“Uno chalet tutto per me” Elizabeth von Arnim

gatto, menta, maggiorana e Elizabeth von Arnim

Era necessario un pomeriggio di quiete, silenzioso e ovattato come può esserlo un pigro sabato pomeriggio, per riuscire a finire il romanzo di von Arnim.

Ho acquistato questo volume in una libreria a Cortina, durante una breve fuga dalla città. La libreria è sulla via principale, i libri si arrampicano lungo le pareti fino all’alto soffitto, un gattone silenzioso fa da padrone di casa, passando da una pila all’altra e salutando i clienti abituali. Mi ero rifugiata lì dentro in cerca di un po’ di tepore, nell’atmosfera familiare che sanno creare i libri e non cercavo nulla in particolare, anzi mi ero ripromessa di non acquistare nulla, per una volta. Ma una volta di più un titolo, una copertina, qualche riga letta sfogliando le pagine, mi hanno convinto a fare l’acquisto. Rimasto da parte finora insieme ai suoi fratelli, una nutrita schiera di orfanelli che richiama la mia attenzione dallo scaffale in cui li ho stipati.

Elizabeth von Arnim è vissuta a cavallo tra Ottocento e Novecento, nata in Australia, cresciuta in Inghilterra, vissuta spostandosi per l’Europa e arrivando fin negli Stati Uniti. Deve essere stata una donna molto acuta, dall’intelligenza irriverente e dalla curiosità sempre accesa. Un’altra scrittrice da aggiungere al mio palmares, un’altra donna che mi incuriosisce.

Il libro è scritto in forma di diario e racconta di un’estate passata in uno chalet in Svizzera subito dopo la Grande Guerra. E’ un racconto di emozioni, riflessioni, analisi dell’animo umano. E’ un canto d’amore alle montagne, al potere balsamico della Natura che nella sua bellezza eterna cura le nostre sofferenze. Non ha nulla di sdolcinato, di patetico o cerebrale. Le pagine si susseguono pervase da uno stato di grazia, profonde e asciutte.

I giorni passano, simili a se stessi, eppure non uguali: un piccolo avvenimento, un pensiero, una visita danno una nuova sfumatura al racconto. Non sappiamo quali pene e quali fantasmi agitino l’animo della protagonista, possiamo solo assistere al suo travaglio personale, alla sua determinata ricerca della pace, il suo lento e costante ritornare a se stessa superando i traumi della guerra. Ma non è tutto qui: fin dalle prime pagine mi ha stupito lo sguardo ironico e disincantato della narratrice, il suo staccarsi dalla contingenza per esaminare la realtà con spirito critico e a volte sarcastico.
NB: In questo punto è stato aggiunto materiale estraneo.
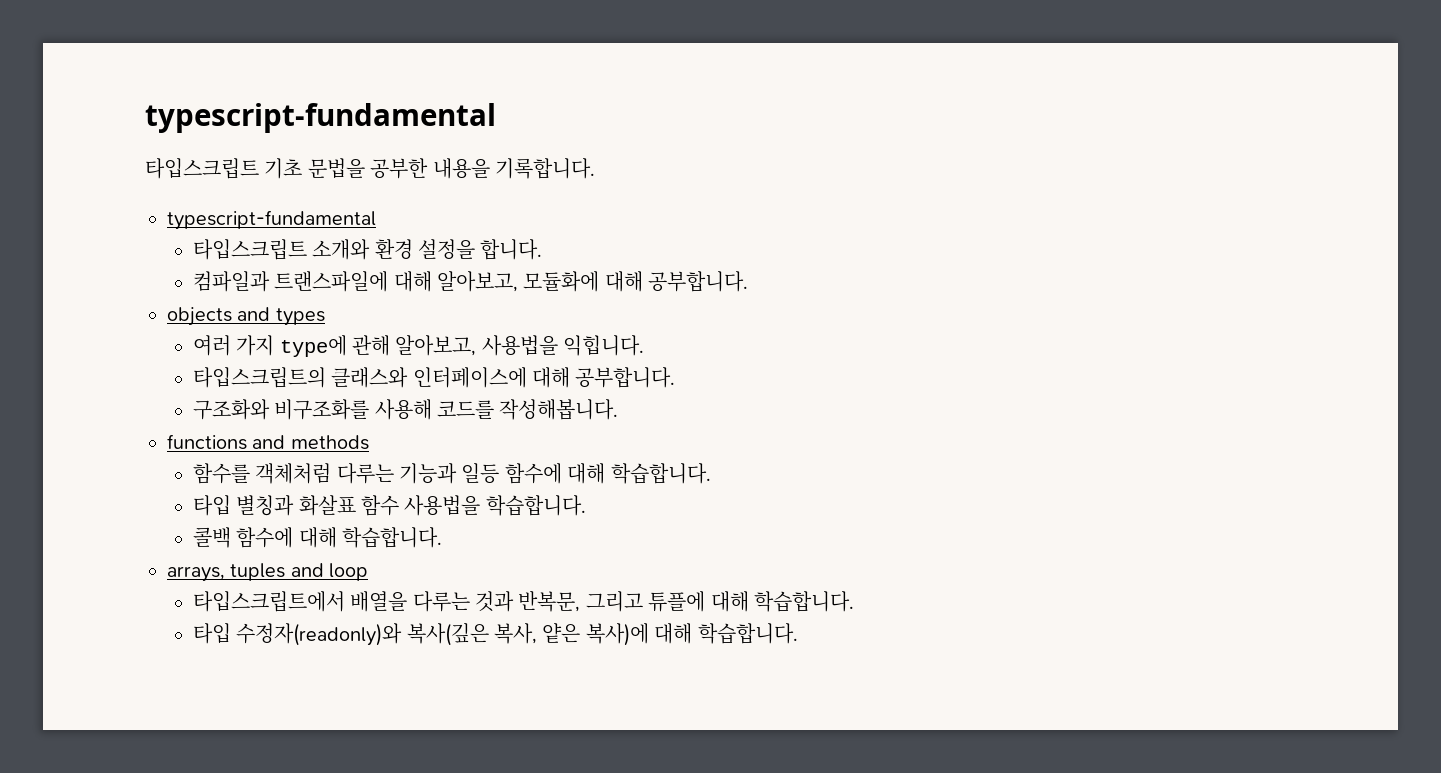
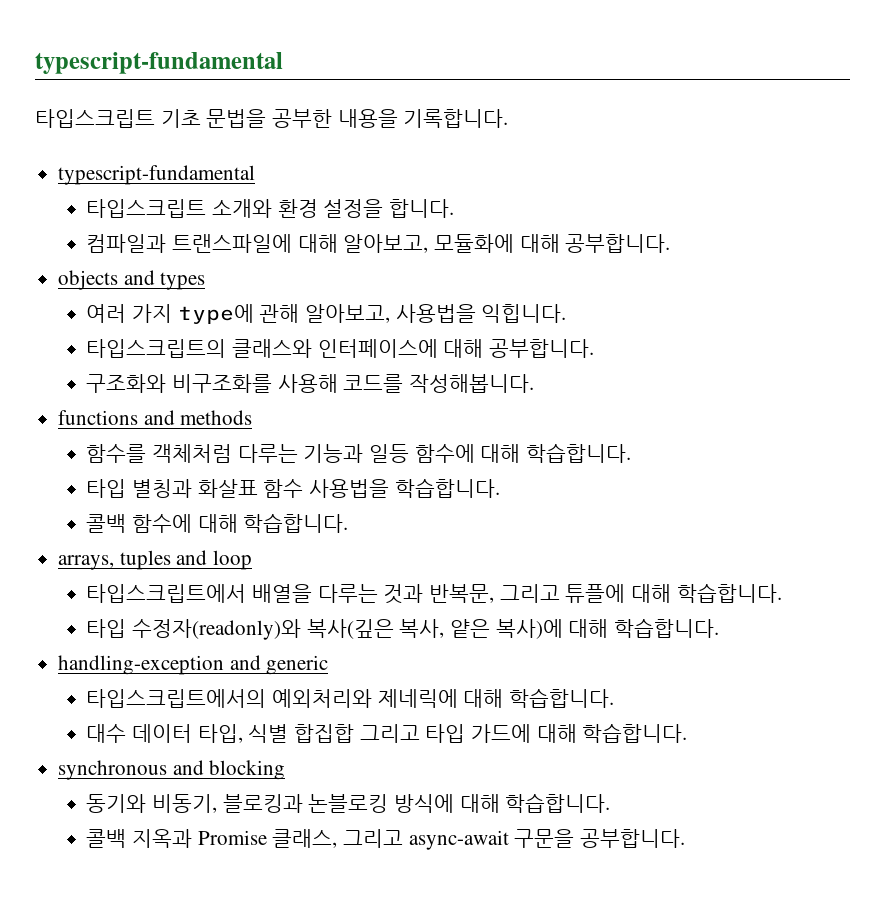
(798, 633) none -> [58,655,329,675] [86,688,615,708] [86,723,688,743] [58,760,286,780] [86,793,611,813] [86,829,686,850] // handling-exception and generic // 타입스크립트에서의 예외처리와 제네릭에 대해 학습합니다. // 대수 데이터 타입, 식별 합집합 그리고 타입 가드에 대해 학습합니다. // synchronous and blocking // 동기와 비동기, 블로킹과 논블로킹 방식에 대해 학습합니다. // 콜백 지옥과 Promise 클래스, 그리고 async-await 구문을 공부합니다.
Un umorismo sottile, dal sapore tipicamente inglese.

“Oh, se solo Mrs Barnes fosse meno buona o più intelligente! Ma la combinazione bontà e poca intelligenza è inespugnabile. Non riesci ad aprirti un varco. Nulla riesce a penetrarla. Ti tocca rinunciare. Ne esci schiacciato. Diventi uno schiavo. E il tuo caso diventa senza speranza se il buono e poco intelligente in questione è allo stesso tempo vittima di un  immeritato destino crudele, che sopporta con nobiltà d’animo.”

“Una volta, in America, quando un’ondata di caldo mi costrinse ad abbandonare la biancheria da anima immacolata a ad acquistare  e indossare chiffon rosa, lo chiffon rosa trapelò all’istante attraverso tutti i miei abiti facendo capolino nel mio atteggiamento, che divenne curiosamente raffinato. Chiunque è in grado di indovinare il tipo di biancheria indossata da una donna semplicemente guardando come si comporta. Sono stata testimone di un caso in cui la consapevolezza di indossare calze di seta ha trasformato completamente una persona abituata a calze di lana, portando dispotismo laddove prima c’era soltanto sottomissione.”

“Uno chalet tutto per me”, di Elizabeth von Arnim, traduzione di Simona Garavelli, titolo originale In the Mountains, edizioni Bollati Boringhieri, prima edizione ottobre 2012, versione cartacea €16,50, pagg 206.